● PROBLEM DETAILS: Where a line in the data below includes the word "none", count it. State the total and nothing more.

● DATA:
■ ■ ■ ■ ■

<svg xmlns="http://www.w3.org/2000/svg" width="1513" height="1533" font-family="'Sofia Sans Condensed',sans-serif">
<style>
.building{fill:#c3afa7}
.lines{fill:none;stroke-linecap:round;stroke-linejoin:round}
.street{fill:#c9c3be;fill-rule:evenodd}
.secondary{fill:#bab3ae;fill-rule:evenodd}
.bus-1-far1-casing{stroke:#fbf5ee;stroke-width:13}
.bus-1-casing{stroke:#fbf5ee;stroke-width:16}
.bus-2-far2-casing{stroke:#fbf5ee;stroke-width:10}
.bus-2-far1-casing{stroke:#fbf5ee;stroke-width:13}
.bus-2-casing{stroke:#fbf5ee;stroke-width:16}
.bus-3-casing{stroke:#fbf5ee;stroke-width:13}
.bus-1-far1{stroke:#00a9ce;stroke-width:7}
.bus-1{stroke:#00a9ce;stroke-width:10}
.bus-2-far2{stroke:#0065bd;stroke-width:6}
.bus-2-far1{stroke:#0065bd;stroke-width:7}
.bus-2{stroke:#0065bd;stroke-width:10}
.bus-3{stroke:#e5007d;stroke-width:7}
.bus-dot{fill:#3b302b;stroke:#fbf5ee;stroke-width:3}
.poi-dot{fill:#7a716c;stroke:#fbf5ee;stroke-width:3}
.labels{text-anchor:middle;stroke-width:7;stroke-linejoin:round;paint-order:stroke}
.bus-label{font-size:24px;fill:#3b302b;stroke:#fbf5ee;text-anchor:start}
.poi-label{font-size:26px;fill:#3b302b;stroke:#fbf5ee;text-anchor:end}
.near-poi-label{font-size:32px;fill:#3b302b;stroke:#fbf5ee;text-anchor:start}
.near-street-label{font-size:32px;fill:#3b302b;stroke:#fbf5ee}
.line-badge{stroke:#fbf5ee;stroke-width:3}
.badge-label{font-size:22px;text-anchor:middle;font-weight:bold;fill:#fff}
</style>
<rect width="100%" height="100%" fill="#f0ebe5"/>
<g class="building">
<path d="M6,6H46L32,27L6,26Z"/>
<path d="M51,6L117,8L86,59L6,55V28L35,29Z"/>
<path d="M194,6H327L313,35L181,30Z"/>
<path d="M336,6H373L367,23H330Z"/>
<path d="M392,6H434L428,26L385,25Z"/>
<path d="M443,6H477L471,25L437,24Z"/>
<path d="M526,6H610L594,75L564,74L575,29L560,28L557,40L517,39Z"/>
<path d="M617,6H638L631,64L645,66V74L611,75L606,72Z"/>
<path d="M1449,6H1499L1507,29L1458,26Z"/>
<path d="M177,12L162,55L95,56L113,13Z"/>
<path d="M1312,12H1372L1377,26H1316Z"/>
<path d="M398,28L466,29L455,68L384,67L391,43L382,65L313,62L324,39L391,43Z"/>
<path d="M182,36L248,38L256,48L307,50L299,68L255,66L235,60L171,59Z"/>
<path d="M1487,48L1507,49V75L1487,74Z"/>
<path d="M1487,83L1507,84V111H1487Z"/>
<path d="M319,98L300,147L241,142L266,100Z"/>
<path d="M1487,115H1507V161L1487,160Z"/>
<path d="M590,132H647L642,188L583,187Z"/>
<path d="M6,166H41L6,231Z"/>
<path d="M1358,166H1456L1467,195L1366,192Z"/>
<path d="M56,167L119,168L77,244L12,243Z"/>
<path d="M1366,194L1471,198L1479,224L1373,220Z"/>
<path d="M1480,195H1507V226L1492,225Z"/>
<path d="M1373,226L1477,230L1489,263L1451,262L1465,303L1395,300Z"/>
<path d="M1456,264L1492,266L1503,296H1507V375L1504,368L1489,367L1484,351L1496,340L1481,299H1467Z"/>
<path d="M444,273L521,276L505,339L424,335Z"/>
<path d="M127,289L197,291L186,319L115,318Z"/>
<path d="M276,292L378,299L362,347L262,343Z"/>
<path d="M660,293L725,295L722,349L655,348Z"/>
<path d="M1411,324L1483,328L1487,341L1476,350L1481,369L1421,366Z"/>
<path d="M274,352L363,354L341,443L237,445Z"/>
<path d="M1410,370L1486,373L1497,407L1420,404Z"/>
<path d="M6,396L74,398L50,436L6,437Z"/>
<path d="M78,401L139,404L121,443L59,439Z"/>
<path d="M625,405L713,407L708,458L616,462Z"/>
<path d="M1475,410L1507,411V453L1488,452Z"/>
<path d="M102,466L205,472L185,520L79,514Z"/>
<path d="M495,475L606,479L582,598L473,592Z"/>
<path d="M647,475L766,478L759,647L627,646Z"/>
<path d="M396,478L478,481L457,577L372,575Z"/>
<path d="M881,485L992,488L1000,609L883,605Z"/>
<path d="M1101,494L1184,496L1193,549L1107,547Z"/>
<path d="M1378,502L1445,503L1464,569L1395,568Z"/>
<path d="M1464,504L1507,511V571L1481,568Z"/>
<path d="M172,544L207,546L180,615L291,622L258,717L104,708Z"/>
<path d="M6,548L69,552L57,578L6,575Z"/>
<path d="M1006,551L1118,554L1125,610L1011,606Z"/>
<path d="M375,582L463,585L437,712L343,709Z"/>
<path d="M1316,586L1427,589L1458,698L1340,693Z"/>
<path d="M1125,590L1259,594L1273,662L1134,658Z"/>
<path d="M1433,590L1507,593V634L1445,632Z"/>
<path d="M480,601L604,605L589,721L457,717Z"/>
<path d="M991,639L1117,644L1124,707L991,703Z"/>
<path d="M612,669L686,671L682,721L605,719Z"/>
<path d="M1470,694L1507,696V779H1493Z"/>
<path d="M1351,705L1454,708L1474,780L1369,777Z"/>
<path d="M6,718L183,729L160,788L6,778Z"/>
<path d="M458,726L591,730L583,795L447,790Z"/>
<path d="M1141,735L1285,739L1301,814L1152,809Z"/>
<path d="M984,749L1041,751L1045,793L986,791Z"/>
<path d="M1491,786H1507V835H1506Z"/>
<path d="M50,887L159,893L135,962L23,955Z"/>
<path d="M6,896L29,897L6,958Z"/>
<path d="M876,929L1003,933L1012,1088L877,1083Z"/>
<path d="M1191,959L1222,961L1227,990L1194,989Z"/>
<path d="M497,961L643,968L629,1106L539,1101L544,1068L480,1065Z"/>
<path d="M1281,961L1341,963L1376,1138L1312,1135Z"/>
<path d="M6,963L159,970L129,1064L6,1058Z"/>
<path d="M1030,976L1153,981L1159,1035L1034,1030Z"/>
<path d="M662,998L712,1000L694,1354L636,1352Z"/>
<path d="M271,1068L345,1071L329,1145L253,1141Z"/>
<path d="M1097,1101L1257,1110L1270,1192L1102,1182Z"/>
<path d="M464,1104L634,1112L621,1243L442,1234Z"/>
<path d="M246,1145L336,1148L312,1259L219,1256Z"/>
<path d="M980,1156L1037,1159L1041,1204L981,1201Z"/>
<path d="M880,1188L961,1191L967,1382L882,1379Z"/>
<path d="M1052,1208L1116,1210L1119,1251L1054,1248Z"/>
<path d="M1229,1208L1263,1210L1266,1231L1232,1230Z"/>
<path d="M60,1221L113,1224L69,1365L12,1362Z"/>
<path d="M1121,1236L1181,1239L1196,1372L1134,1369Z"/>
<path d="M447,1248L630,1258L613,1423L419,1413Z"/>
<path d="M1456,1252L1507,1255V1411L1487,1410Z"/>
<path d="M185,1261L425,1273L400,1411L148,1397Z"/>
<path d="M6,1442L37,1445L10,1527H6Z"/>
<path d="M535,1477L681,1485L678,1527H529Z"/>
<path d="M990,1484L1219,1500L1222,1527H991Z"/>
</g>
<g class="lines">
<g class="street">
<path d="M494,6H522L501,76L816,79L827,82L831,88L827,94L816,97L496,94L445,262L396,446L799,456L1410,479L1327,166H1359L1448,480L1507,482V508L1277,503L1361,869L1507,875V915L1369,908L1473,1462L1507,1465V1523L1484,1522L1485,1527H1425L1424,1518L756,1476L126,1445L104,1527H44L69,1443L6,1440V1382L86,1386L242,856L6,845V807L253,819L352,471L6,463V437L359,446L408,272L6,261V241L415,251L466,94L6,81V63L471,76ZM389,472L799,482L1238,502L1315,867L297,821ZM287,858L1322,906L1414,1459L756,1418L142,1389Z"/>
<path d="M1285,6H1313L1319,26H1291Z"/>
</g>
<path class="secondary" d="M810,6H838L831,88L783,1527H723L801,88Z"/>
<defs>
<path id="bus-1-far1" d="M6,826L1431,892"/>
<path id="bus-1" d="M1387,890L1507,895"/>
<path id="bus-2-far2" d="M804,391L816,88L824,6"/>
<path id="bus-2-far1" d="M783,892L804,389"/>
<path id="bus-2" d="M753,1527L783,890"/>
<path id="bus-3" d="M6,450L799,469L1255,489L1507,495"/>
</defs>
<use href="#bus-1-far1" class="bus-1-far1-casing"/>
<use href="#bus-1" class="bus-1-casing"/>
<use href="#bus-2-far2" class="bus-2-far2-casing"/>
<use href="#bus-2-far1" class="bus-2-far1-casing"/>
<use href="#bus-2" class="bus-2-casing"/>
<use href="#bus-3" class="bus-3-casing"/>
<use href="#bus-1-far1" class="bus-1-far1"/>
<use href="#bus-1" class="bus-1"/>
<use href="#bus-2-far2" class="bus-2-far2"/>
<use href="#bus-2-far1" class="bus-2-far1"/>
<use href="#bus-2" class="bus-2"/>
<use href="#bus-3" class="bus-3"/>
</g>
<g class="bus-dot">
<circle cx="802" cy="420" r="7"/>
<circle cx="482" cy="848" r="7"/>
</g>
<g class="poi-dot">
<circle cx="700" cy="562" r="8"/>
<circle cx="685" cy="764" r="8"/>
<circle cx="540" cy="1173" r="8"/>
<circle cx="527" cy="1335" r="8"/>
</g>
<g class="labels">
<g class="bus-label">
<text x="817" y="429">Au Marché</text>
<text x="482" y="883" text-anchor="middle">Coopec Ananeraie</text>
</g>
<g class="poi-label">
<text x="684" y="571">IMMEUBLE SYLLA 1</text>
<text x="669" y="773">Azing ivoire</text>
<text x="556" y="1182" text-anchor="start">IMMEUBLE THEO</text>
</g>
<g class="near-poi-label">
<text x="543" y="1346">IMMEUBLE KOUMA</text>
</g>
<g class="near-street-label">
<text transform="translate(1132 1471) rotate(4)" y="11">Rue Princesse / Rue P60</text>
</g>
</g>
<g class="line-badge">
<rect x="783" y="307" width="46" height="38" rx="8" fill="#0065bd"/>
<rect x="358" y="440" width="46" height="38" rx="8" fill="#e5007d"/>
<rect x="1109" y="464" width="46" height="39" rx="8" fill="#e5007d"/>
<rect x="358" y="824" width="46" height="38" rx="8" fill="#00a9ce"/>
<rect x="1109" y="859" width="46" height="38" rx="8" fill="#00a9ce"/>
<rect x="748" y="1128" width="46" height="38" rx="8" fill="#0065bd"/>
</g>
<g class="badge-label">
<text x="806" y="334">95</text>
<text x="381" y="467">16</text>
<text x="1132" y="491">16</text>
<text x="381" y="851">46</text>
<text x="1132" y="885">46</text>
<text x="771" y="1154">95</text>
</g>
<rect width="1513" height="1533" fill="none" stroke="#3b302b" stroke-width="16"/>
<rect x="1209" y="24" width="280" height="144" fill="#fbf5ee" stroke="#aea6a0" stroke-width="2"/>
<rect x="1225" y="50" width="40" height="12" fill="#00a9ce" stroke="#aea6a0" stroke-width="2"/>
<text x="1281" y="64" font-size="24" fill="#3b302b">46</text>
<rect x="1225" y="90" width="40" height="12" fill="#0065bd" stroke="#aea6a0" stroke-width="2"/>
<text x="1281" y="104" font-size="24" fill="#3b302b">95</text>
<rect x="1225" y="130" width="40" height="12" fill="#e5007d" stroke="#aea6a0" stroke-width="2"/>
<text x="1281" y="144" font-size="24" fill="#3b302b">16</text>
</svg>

■ ■ ■ ■ ■

● TASK ANSWER: 2